И вдруг огромный город с его неподражаемыми дворцами и соборами, с нависшими козырьками мансард и проткнувшими небо колоннами, огромный город с удавленной гранитом рекой и домами, расставленными как музейные экспонаты, красивейший в мире город вместе с бредущими по его улицам людьми застыл промокшим каменным Некрополем – городом вечно живых мифов.
* * *
Чичибабин обрел форму поэта, и это его сгубило. Потому что у поэтов не бывает формы. Непримиримый враг окостеневших форм, он всю жизнь пребывал в чужих обличьях. Он был солдатом, бухгалтером, заключенным. Только поэтом никогда не был.

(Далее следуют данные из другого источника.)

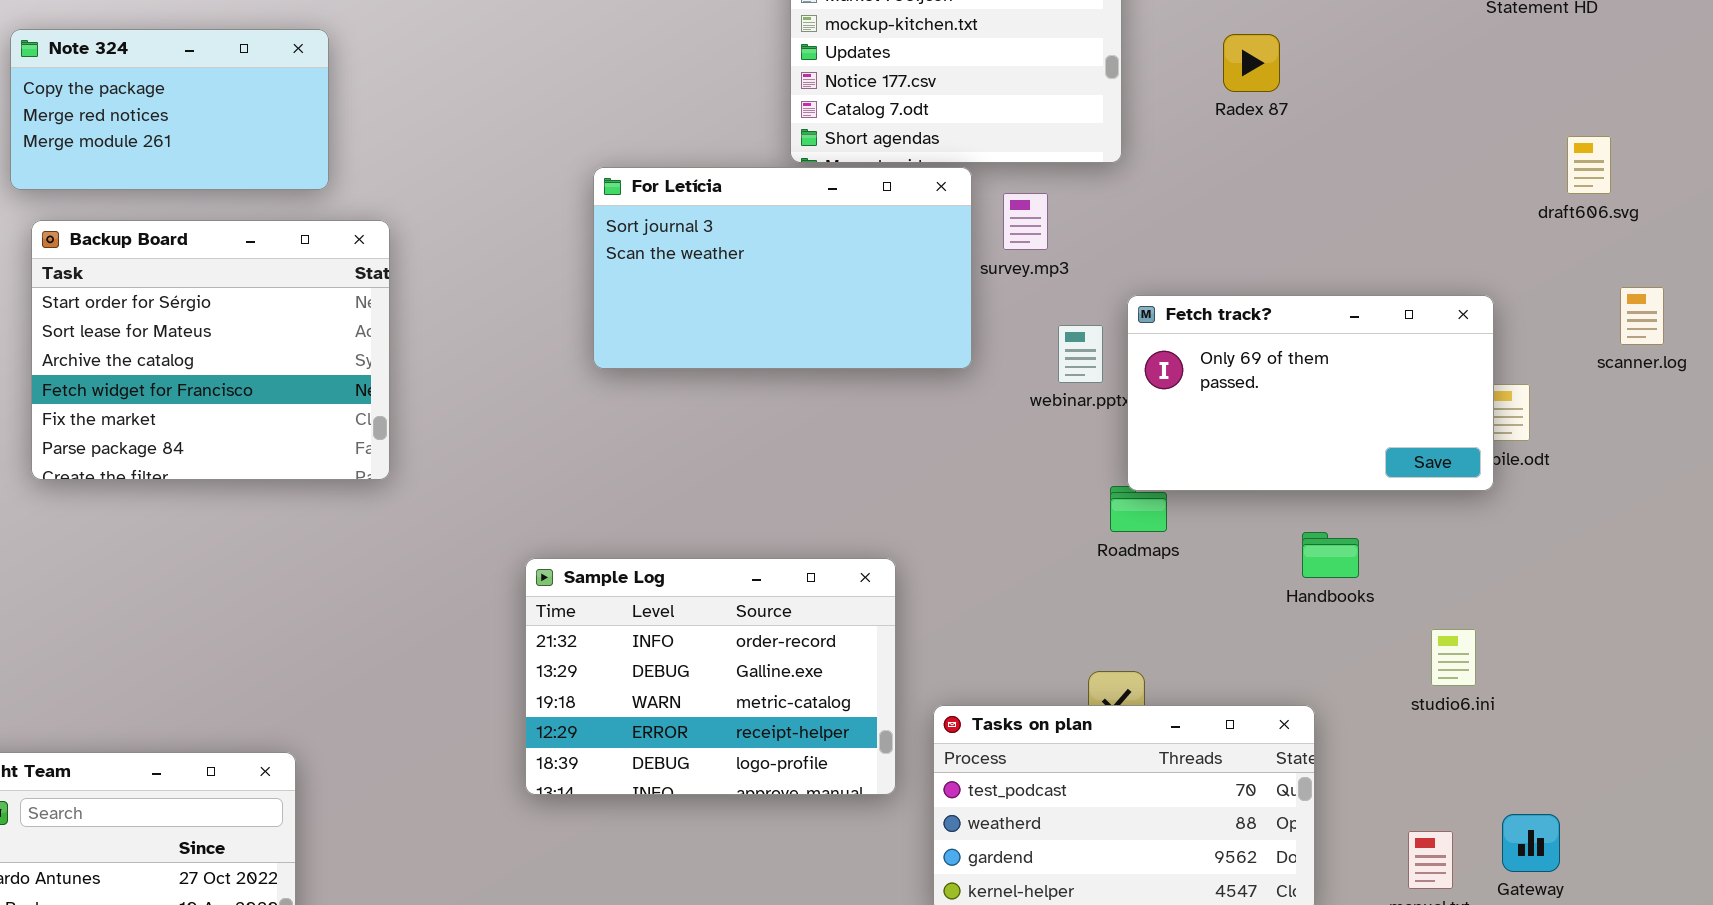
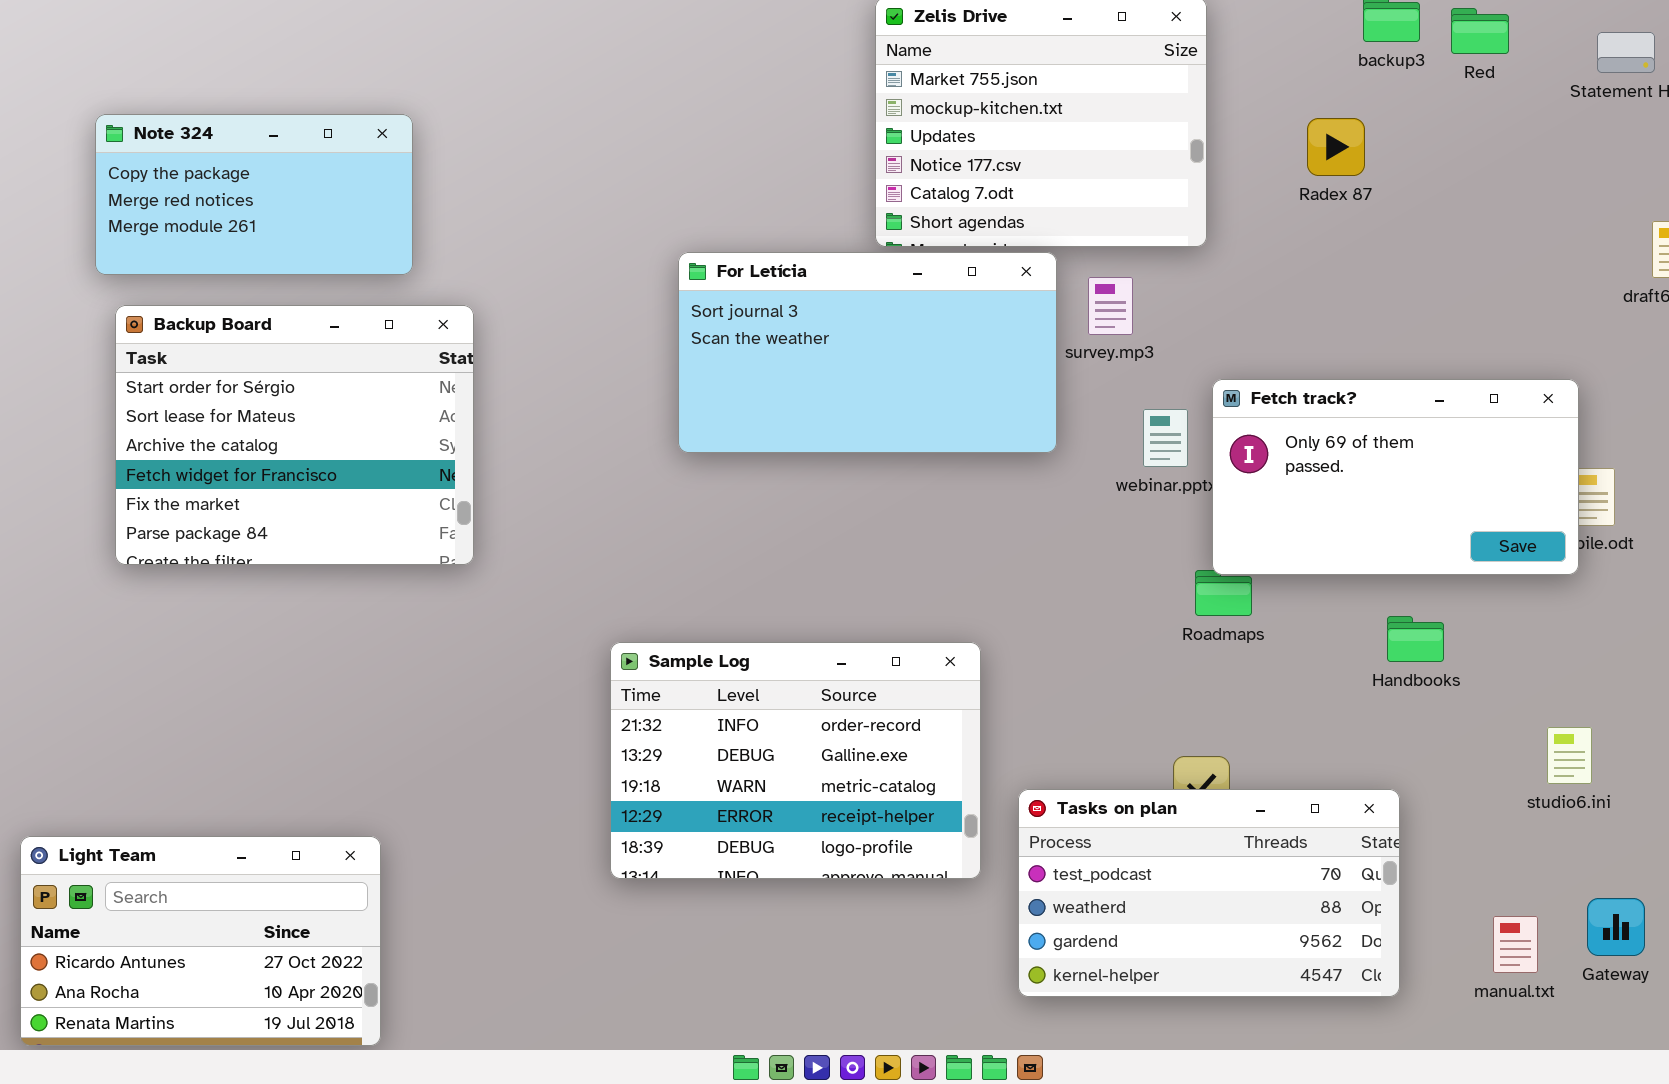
studio6.ini: [1431,629,1476,686] -> [1547,727,1592,784], moved

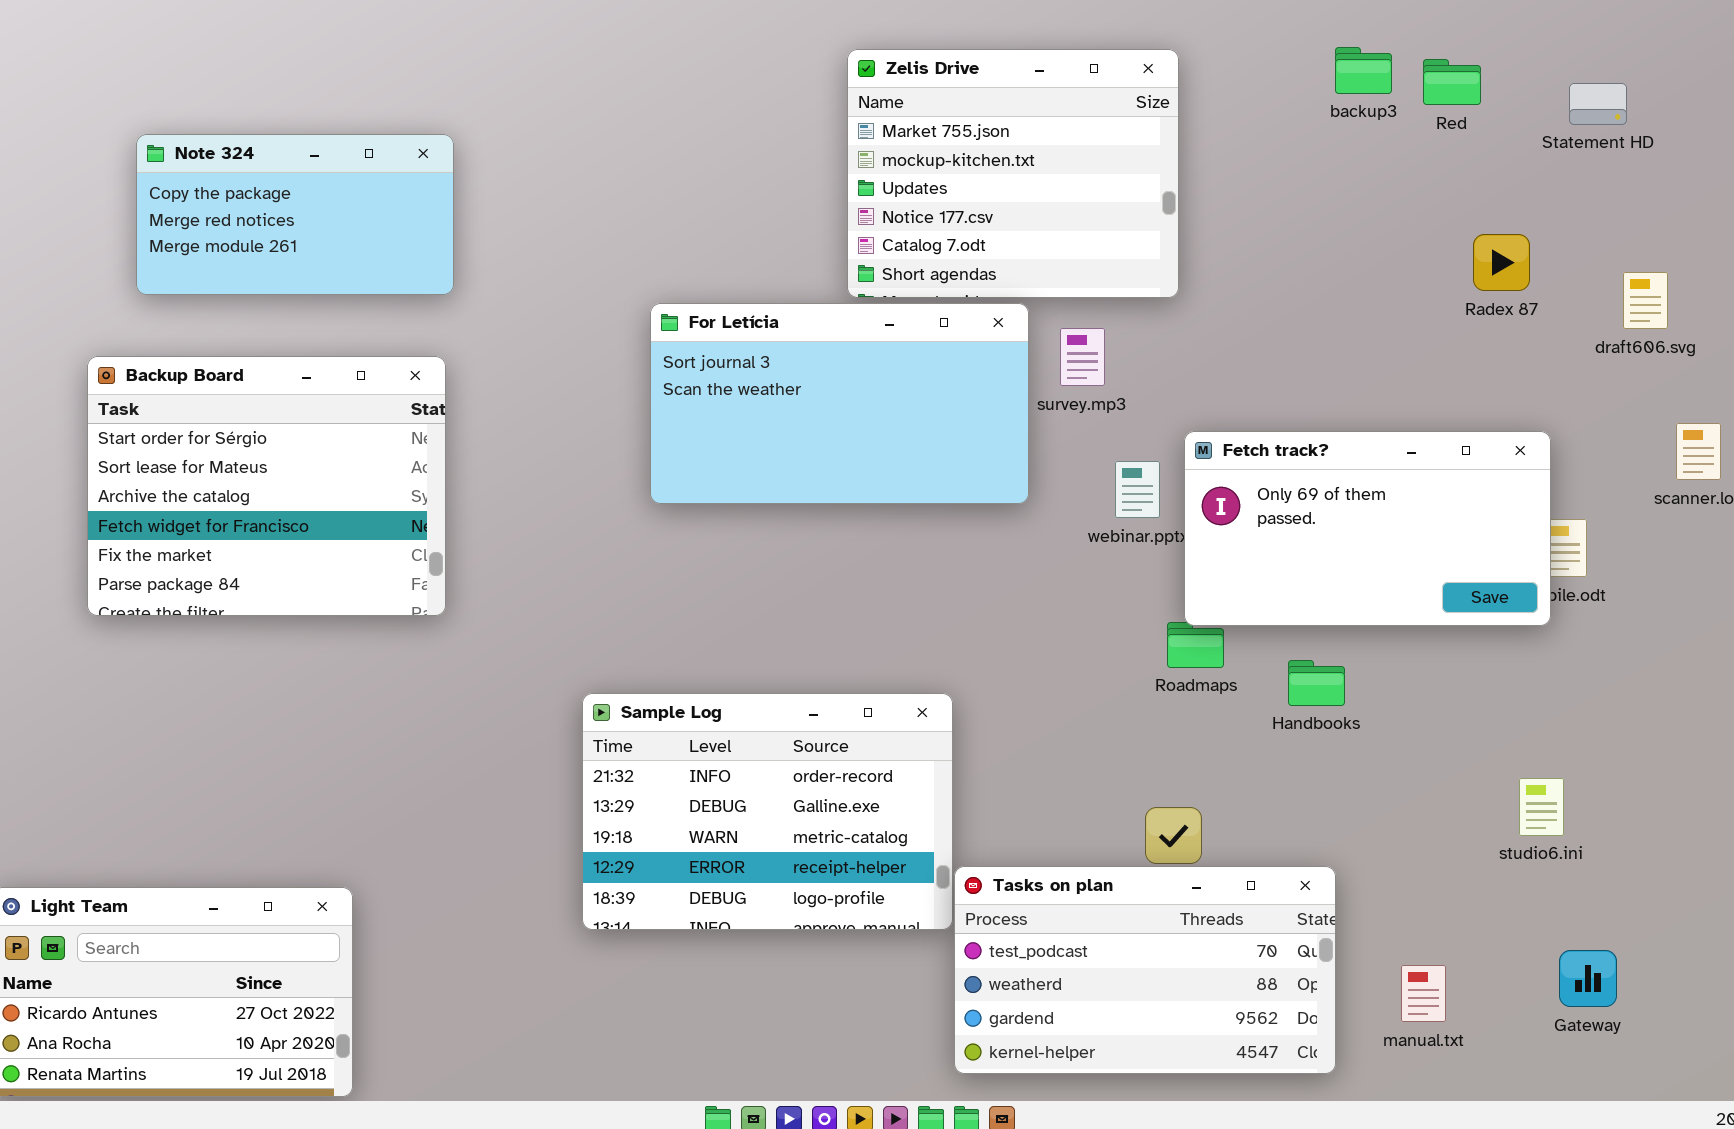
Note 324: [95,114,413,275] -> [136,134,454,295], moved
Radex 87: [1307,118,1365,176] -> [1473,234,1530,291], moved
Handbooks: [1387,616,1444,662] -> [1288,660,1345,706], moved
Tasks on plan: [1018,789,1400,997] -> [954,866,1336,1074], moved
manual.txt: [1493,916,1538,973] -> [1401,965,1446,1022], moved

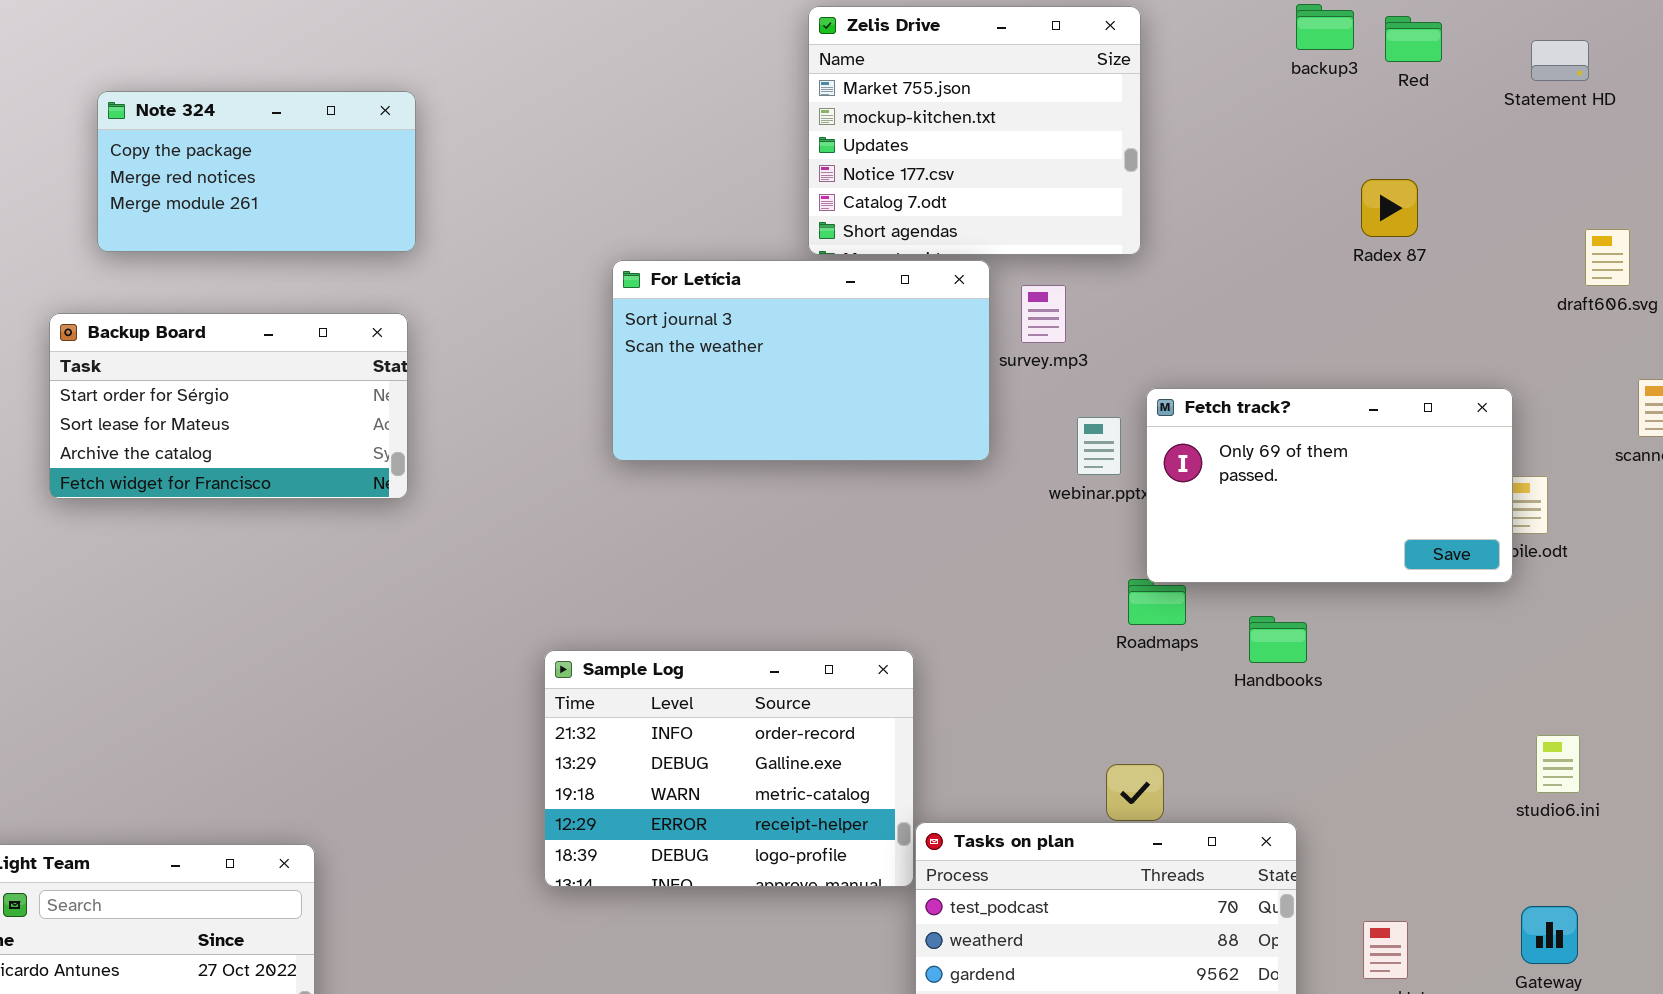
Radex 87: [1473,234,1530,291] -> [1361,179,1418,237], moved
Backup Board: [87,356,446,616] -> [49,313,408,499], resized
studio6.ini: [1519,778,1564,836] -> [1536,735,1580,793], moved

Наверно, поэтому его не признавали. Кажется, в 1949 году родители отправили его стихи в журнал «Огонек». И через некоторое время пришел ответ, подписанный поэтом товарищем Сурковым. Консультанты редакции оценили чичибабинские стихи как плохие и беспомощные, советуя не писать вовсе. А под конец письма утешили: «Ваш труд, кем бы вы ни были, нужен, полезен стране и народу, ведь не только писатели и поэты нужны родине». Конечно, родине еще нужны были и заключенные. Ведь стихи-то, транзитом через родителей, были присланы из Вятлага. И кто бы сомневался, что его труд за колючей проволокой гораздо полезней родине, чем его «беспомощные» стихи. А ведь уже был написан один из его шедевров – «Красные помидоры», с их неповторимой звукописью и космическим отрешением от мира.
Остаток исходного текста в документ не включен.